* [Work to complete]: Output the text of every entry below word for word, leaving out the pictures.

(Stored data entries)

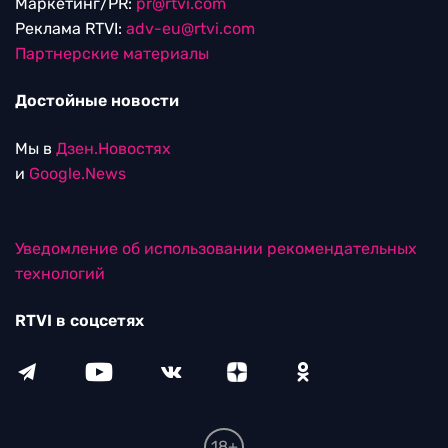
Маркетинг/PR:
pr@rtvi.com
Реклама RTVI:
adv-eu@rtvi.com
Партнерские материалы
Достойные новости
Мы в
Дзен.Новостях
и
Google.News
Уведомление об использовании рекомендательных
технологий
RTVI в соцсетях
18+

* [Response]:
Маркетинг/PR:
pr@rtvi.com
Реклама RTVI:
adv-eu@rtvi.com
Партнерские материалы
Достойные новости
Мы в
Дзен.Новостях
и
Google.News
Уведомление об использовании рекомендательных
технологий
RTVI в соцсетях
18+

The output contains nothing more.